— Фрагмент текста —
* * * *
Признание: тот факт, что я не могу определить место, где была сделана эта фотография, кажется мне неудачей. В чем смысл исследования, если оно не может реконструировать исторический контекст, в который вписывается эта фотография? При этом исследование позволяет определить исторические условия, в которых формируются архивы и излагаются факты. Кроме того, оно позволяет нам увидеть материальные объекты, пережившие время. Даже сама по себе фотография поражает воображение; даже (особенно?) без полной картины утраченного мира, изображенного на ней – самим фактом своего сохранения, своей живостью, захватывающим и пронзительным процессом документирования самоощущения человека.

Оборотная сторона: Ничего нет.  Пустота. Но также и призыв.

Лицевая сторона: Заявление: Посмотрите на меня — я вижу мир сквозь свою камеру, запечатлеваю день своей жизни, показывая, что я чего-то стою».

5. «Без аннотаций они не имеют значения»

Когда в начале 1940-х годов в Узбекской ССР был создан Центральный республиканский государственный архив кинофотофонодокументов под эгидой НКВД, коллекция формировалась путем сбора материалов из различных учреждений. Экспертная комиссия подготовила серию документов под названием «отборочные списки», в которых были подробно описаны фотографии, изъятые из архива и отправленные на утилизацию (в макулатуру). Для этих списков используется бюрократический язык, который превращает акт разрушения, казалось бы, противоречащий миссии архива по сохранению материалов, в рациональное решение. 

Например, опись от 6 июня 1944 года открывается лаконичным пояснением, что экспертная комиссия «отобрала для утилизации следующие архивные фотодокументы «Текстильстроя», утратившие всякое историческое, оборонное, научное и практическое значение», а затем указаны размеры, содержание и обоснование для изъятия из архива девяноста двух фотографий:


«Общие виды строительства и оборудования» были отвергнуты как «дублеты», «лишние»; «технически негодные, битые» изображения;

«Групповые снимки и портреты» оказались не нужными, потому что они «неопределенные»;


Серия фотографий, подписанных просто как «Разные (дети, виды)», отправлена на выброс, поскольку они «не представляют интереса».10 10 Ф. Р-2668, оп. 1, ед. хр. 4, л. 3.
* * * *
Извлечённый текст страниц:

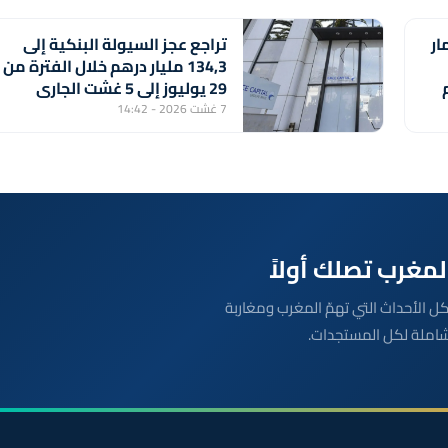
ار
تراجع عجز السيولة البنكية إلى
134,3 مليار درهم خلال الفترة من
29 يوليوز إلى 5 غشت الجاري
(مركز أبحاث)
7 غشت 2026 - 14:42
بعة مباشرة لكل الأحداث التي تهمّ المغرب ومغاربة
شاملة لكل المستجدات.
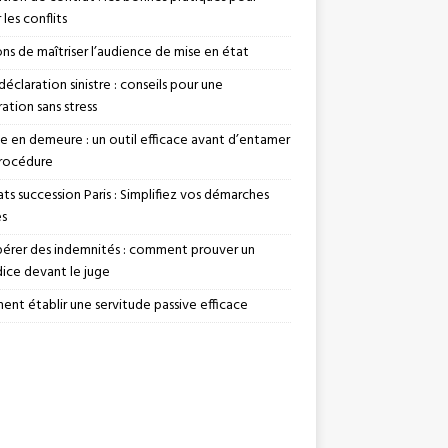
 les conflits
ons de maîtriser l’audience de mise en état
déclaration sinistre : conseils pour une
ation sans stress
se en demeure : un outil efficace avant d’entamer
rocédure
ts succession Paris : Simplifiez vos démarches
es
érer des indemnités : comment prouver un
dice devant le juge
nt établir une servitude passive efficace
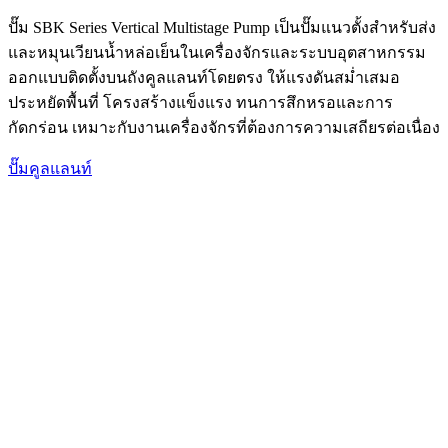
ปั๊ม SBK Series Vertical Multistage Pump เป็นปั๊มแนวตั้งสำหรับส่ง
และหมุนเวียนน้ำหล่อเย็นในเครื่องจักรและระบบอุตสาหกรรม
ออกแบบติดตั้งบนถังคูลแลนท์โดยตรง ให้แรงดันสม่ำเสมอ
ประหยัดพื้นที่ โครงสร้างแข็งแรง ทนการสึกหรอและการ
กัดกร่อน เหมาะกับงานเครื่องจักรที่ต้องการความเสถียรต่อเนื่อง
ปั๊มคูลแลนท์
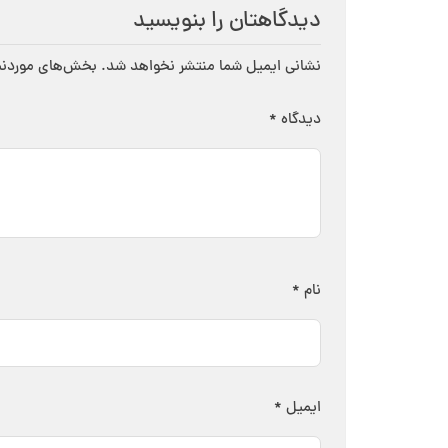
دیدگاهتان را بنویسید
نشانی ایمیل شما منتشر نخواهد شد.
بخش‌های موردنیا
دیدگاه
*
نام
*
ایمیل
*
* * * *
— Набор заданий —
A. Когда, согласно фрагменту текста, в Узбекской ССР был создан Центральный республиканский государственный архив кинофотофонодокументов?
B. Оформите как таблицу Markdown с колонками «№» и «Строка» строки записей от строки, содержащей «دیدگاهتان را بنویسید», до конца записей включительно. Пустые строки не включайте.

— Решения заданий —
A. В начале 1940-х годов.

B.
| № | Строка |
|---|---|
| 1 | دیدگاهتان را بنویسید |
| 2 | نشانی ایمیل شما منتشر نخواهد شد. |
| 3 | بخش‌های موردنیا |
| 4 | دیدگاه |
| 5 | * |
| 6 | نام |
| 7 | * |
| 8 | ایمیل |
| 9 | * |